Chapter 39: - Page 3 of 7

Doña Consolacion

(English version of “Noli Me Tangere”)

Naturally, Sisa did not understand such Tagalog, and this ignorance calmed the Medusa’s wrath, for one of the beautiful qualities of this lady was to try not to know Tagalog, or at least to appear not to know it. Speaking it the worst possible, she would thus give herself the air of a genuine orofea, [3] as she was accustomed to say. But she did well, for if she martyrized Tagalog, Spanish fared no better with her, either in regard to grammar or pronunciation, in spite of her husband, the chairs and the shoes, all of which had done what they could to teach her.

One of the words that had cost her more effort than the hieroglyphics cost Champollion was the name Filipinas. The story goes that on the day after her wedding, when she was talking with her husband, who was then a corporal, she had said Pilipinas. The corporal thought it his duty to correct her, so he said, slapping her on the head, Say Felipinas, woman! Don’t be stupid! Don’t you know that’s what your damned country is called, from Felipe?

The woman, dreaming through her honeymoon, wished to obey and said Felepinas. To the corporal it seemed that she was getting nearer to it, so he increased the slaps and reprimanded her thus: But, woman, can’t you pronounce Felipe? Don’t forget it; you know the king, Don Felipe—the fifth—. Say Felipe, and add to it nas, which in Latin means ‘islands of Indians,’ and you have the name of your damned country!

Consolacion, at that time a washerwoman, patted her bruises and repeated with symptoms of losing her patience, Fe-li-pe, Felipe—nas, Fe-li-pe-nas, Felipinas, so?

The corporal saw visions. How could it be Felipenas instead of Felipinas? One of two things: either it was Felipenas or it was necessary to say Felipi! So that day he very prudently dropped the subject. Leaving his wife, he went to consult the books. Here his astonishment reached a climax: he rubbed his eyes—let’s see—slowly, now! F-i-l-i-p-i-n-a-s, Filipinas! So all the well-printed books gave it—neither he nor his wife was right!

How’s this? he murmured. Can history lie? Doesn’t this book say that Alonso Saavedra gave the country that name in honor of the prince, Don Felipe? How was that name corrupted? Can it be that this Alonso Saavedra was an Indian? [4]
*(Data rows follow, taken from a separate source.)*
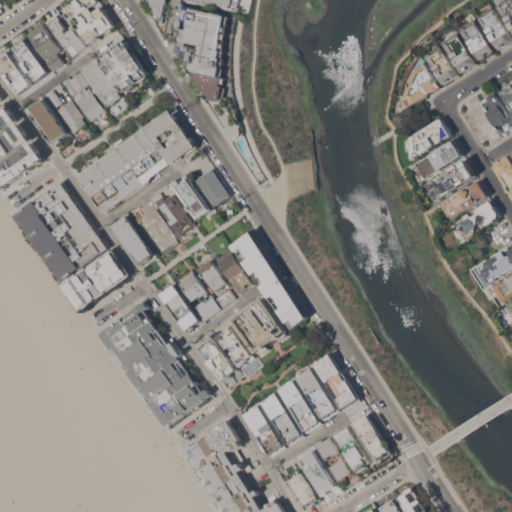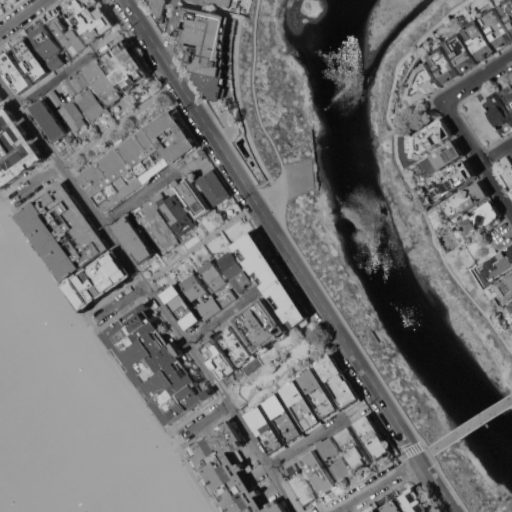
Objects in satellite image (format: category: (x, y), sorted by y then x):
building: (0, 1)
building: (0, 2)
building: (216, 3)
building: (158, 4)
building: (217, 4)
building: (159, 8)
building: (507, 9)
building: (507, 9)
road: (20, 14)
building: (90, 18)
road: (169, 26)
building: (497, 27)
building: (498, 27)
building: (67, 35)
building: (67, 36)
building: (479, 39)
building: (480, 39)
building: (48, 45)
building: (49, 45)
building: (205, 47)
building: (206, 47)
building: (461, 52)
building: (462, 52)
building: (31, 59)
building: (124, 62)
building: (444, 64)
building: (444, 64)
building: (125, 66)
building: (14, 72)
road: (477, 77)
road: (51, 80)
building: (76, 83)
building: (102, 83)
building: (424, 83)
building: (420, 84)
building: (508, 94)
building: (508, 94)
building: (85, 97)
building: (1, 98)
building: (54, 98)
building: (1, 100)
building: (90, 103)
road: (258, 112)
building: (498, 112)
building: (499, 113)
building: (73, 115)
building: (72, 116)
building: (48, 118)
road: (30, 121)
building: (49, 121)
road: (120, 123)
road: (228, 123)
building: (431, 137)
building: (427, 138)
building: (15, 148)
building: (16, 149)
road: (496, 151)
road: (476, 156)
building: (442, 158)
building: (139, 159)
building: (139, 160)
building: (506, 169)
building: (445, 170)
building: (506, 170)
road: (402, 173)
building: (454, 179)
road: (33, 184)
building: (214, 187)
building: (215, 187)
building: (193, 196)
building: (193, 196)
road: (139, 198)
building: (467, 199)
road: (2, 200)
building: (472, 208)
building: (175, 211)
building: (138, 212)
building: (139, 212)
building: (175, 213)
building: (479, 219)
building: (64, 230)
building: (63, 231)
building: (159, 231)
building: (160, 231)
building: (133, 239)
building: (134, 239)
road: (200, 242)
road: (290, 255)
building: (498, 265)
building: (235, 270)
building: (236, 270)
building: (497, 271)
building: (213, 275)
building: (213, 276)
building: (271, 278)
building: (272, 278)
building: (98, 279)
building: (98, 280)
building: (193, 285)
building: (506, 287)
building: (200, 294)
building: (227, 297)
road: (119, 302)
building: (217, 303)
building: (182, 306)
building: (510, 306)
building: (182, 307)
building: (510, 307)
road: (220, 317)
building: (261, 325)
building: (262, 325)
road: (182, 336)
building: (236, 345)
building: (239, 350)
building: (219, 357)
building: (219, 360)
building: (155, 364)
building: (156, 365)
road: (285, 368)
building: (338, 381)
building: (339, 381)
building: (319, 393)
building: (320, 393)
building: (302, 406)
building: (302, 406)
road: (158, 415)
building: (285, 418)
building: (285, 418)
road: (203, 423)
road: (471, 426)
building: (265, 428)
building: (268, 430)
building: (374, 438)
building: (374, 438)
road: (306, 442)
building: (329, 447)
building: (355, 448)
building: (354, 449)
road: (425, 455)
building: (335, 458)
building: (342, 469)
building: (228, 471)
building: (228, 472)
building: (319, 472)
building: (318, 473)
building: (301, 485)
road: (376, 485)
building: (303, 489)
building: (414, 501)
building: (414, 501)
building: (393, 506)
building: (393, 507)
building: (375, 510)
building: (376, 510)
[3] Europea: European woman.—TR.

[4] In 1527–29 Alvaro de Saavedra led an unsuccessful expedition to take possession of the Western Isles. The name Filipina, in honor of the Prince of the Asturias, afterwards Felipe II (Philip II), was first applied to what is probably the present island of Leyte by Ruy Lopez de Villalobos, who led another unsuccessful expedition thither in 1542–43, this name being later extended to the whole group.—TR.